Understanding portfolio investment entities (PIEs)
A portfolio investment entity (PIE) is a type of investment entity that may have tax advantages for you. That’s because it has special tax rules.
You could benefit from investing in a PIE because you’ll pay tax on any investment income based on your prescribed investor rate (PIR), instead of your personal income tax rate.^
A PIE that invests in New Zealand shares and certain Australian shares won’t be taxed on any capital gains (or losses) from those investments.^
The PIE rules may also provide advantages to some trustee investors.
Who can benefit from investing in a PIE
You may benefit from investing in a portfolio investment entity (PIE) if:
- you pay income tax at a rate of 30%, 33%, or 39%. That’s because the highest prescribed investor rate (PIR) is 28%.
- you’ve returned to the workforce following a period of being out of work for at least two years.
- you’ve had an increase in salary and, as a result, you’re now paying a higher rate of income tax.
- you’re a trust with a trustee tax rate of 33% or 39%, or a trust beneficiary on a 30%, 33%, or 39% income tax rate.
See our examples of how a PIE investment could benefit investors with different goals.
PIE Income and tax returns
When you invest in a portfolio investment entity (PIE), it’ll pay tax on your behalf, using the prescribed investor rate (PIR) you have provided.
PIE tax is generally a ‘final’ tax. This means you don’t have to include your PIE taxable income in your income tax return – as long as you’ve provided the correct PIR. If you’ve provided the correct rate, your PIE tax liability (either at the end of the year or at the time of a taxable event like a withdrawal) will be taken care of.

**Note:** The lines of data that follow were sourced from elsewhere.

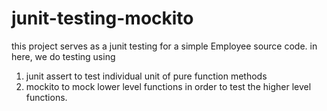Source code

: # junit-testing-mockito

this project serves as a junit testing for a simple Employee source code.
in here, we do testing using 
1. junit assert to test individual unit of pure function methods 
2. mockito to mock lower level functions in order to test the higher level functions.
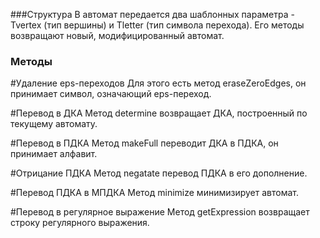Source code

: ###Структура
В автомат передается два шаблонных параметра - Tvertex (тип вершины) и Tletter (тип символа перехода). Его методы возвращают новый, модифицированный автомат.

### Методы
#Удаление eps-переходов
Для этого есть метод eraseZeroEdges, он принимает символ, означающий eps-переход.

#Перевод в ДКА
Метод determine возвращает ДКА, построенный по текущему автомату.

#Перевод в ПДКА
Метод makeFull переводит ДКА в ПДКА, он принимает алфавит.

#Отрицание ПДКА
Метод negatate перевод ПДКА в его дополнение.

#Перевод ПДКА в МПДКА
Метод minimize минимизирует автомат.

#Перевод в регулярное выражение
Метод getExpression возвращает строку регулярного выражения.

However, if you understate your PIR, you will have to complete an income tax return to make up any tax shortfall (which you’ll need to pay at your personal income tax rate).
It’s important to check your PIR regularly and to notify us of any changes.
Important: The information on this page is general in nature and does not constitute specific tax advice to any person. We recommend you obtain independent tax advice for your own circumstances. Neither BNZ Investment Services Limited nor any other person accepts any liability for the use of, or reliance on, this information.